- **Given passage**:
[BEGIN]

Theory and politics in organization

ephemera - theory and politics in organization -  is an electronic forum for developing and extending discussions of critical perspectives on organization.It is is transdisciplinary and encourages contributions from a broad spectrum of academics, researchers, activists, practitioners, employees and other members of organizations.

The latest issue of ephemera "Web of Capturing the Moving Mind: X", has been produced in cooperation between Framework: The Finnish Art Review and

ephemera: theory & politics in organization. It aims to weave a connection between art and politics, between art as an act of resistance and economy as biopolitical production.

Authors: Brian Holmes, Elly Clarke, Brett Neilson and Ned Rossiter (with Bernardo Giorgi and Helen Grace), etc.

*Issue volume 5, number 4 (november 2005)*  Inscribing Organzied Resistance: http://ephemeraweb.org/journal/5-4/5-4index.htm

Thoughts, antagonisms, innovations, demonstrations, elaborations, expectations and refutations. It is its conditions of impossibility that emphasize the necessity of a worthy task.This is all to say, field-notes, from an array of politically engaged, non-objectifying theoretical work projects. Behold, the current issue of ephemera! Foolish is s/he who would seek to encapsulate a supposedly complete or somehow representative spectrum of such concerns within this, or indeed any format. Foolish also are those who would hope to find herein a necessary 'image of thought' (Deleuze 1995). It is its conditions of impossibility that emphasize the necessity of a worthy task. A task guided by a certain futility then. Yet it is precisely continuation and openness that constitutes the materially valuable. '[T]he hypothesis understood as provocation (knowledge)' (Tronti-Panzieri 1962), not understood through itself, but as a relation to an other which destabilizes and recomposes and a self which is dispersed and paradoxically reformed. To formulate without hoping to formalize, to formulate the to-be-de-formed. Our task, attempted here through this medium.

[END]

Copy out the passage about the ephemera journal above, word for word and in full.

- **Material provided**:

[BEGIN]

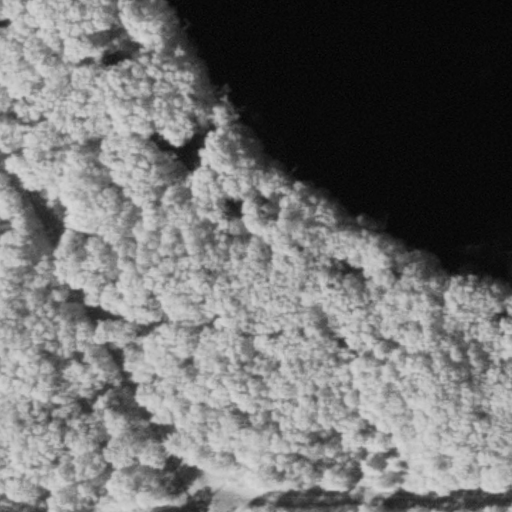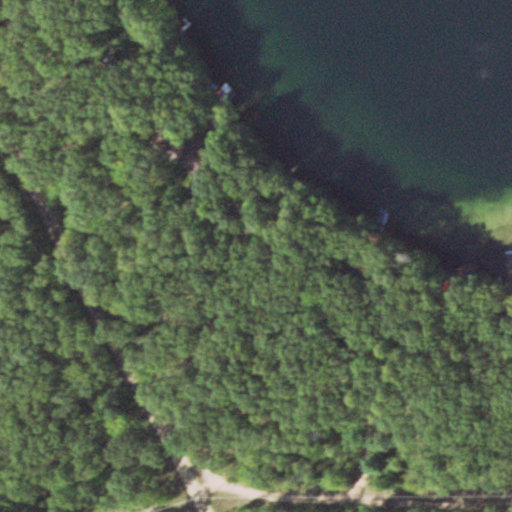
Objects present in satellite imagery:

[END]

- **Output for this exercise**:
Theory and politics in organization

ephemera - theory and politics in organization -  is an electronic forum for developing and extending discussions of critical perspectives on organization.It is is transdisciplinary and encourages contributions from a broad spectrum of academics, researchers, activists, practitioners, employees and other members of organizations.

The latest issue of ephemera "Web of Capturing the Moving Mind: X", has been produced in cooperation between Framework: The Finnish Art Review and

ephemera: theory & politics in organization. It aims to weave a connection between art and politics, between art as an act of resistance and economy as biopolitical production.

Authors: Brian Holmes, Elly Clarke, Brett Neilson and Ned Rossiter (with Bernardo Giorgi and Helen Grace), etc.

*Issue volume 5, number 4 (november 2005)*  Inscribing Organzied Resistance: http://ephemeraweb.org/journal/5-4/5-4index.htm

Thoughts, antagonisms, innovations, demonstrations, elaborations, expectations and refutations. It is its conditions of impossibility that emphasize the necessity of a worthy task.This is all to say, field-notes, from an array of politically engaged, non-objectifying theoretical work projects. Behold, the current issue of ephemera! Foolish is s/he who would seek to encapsulate a supposedly complete or somehow representative spectrum of such concerns within this, or indeed any format. Foolish also are those who would hope to find herein a necessary 'image of thought' (Deleuze 1995). It is its conditions of impossibility that emphasize the necessity of a worthy task. A task guided by a certain futility then. Yet it is precisely continuation and openness that constitutes the materially valuable. '[T]he hypothesis understood as provocation (knowledge)' (Tronti-Panzieri 1962), not understood through itself, but as a relation to an other which destabilizes and recomposes and a self which is dispersed and paradoxically reformed. To formulate without hoping to formalize, to formulate the to-be-de-formed. Our task, attempted here through this medium.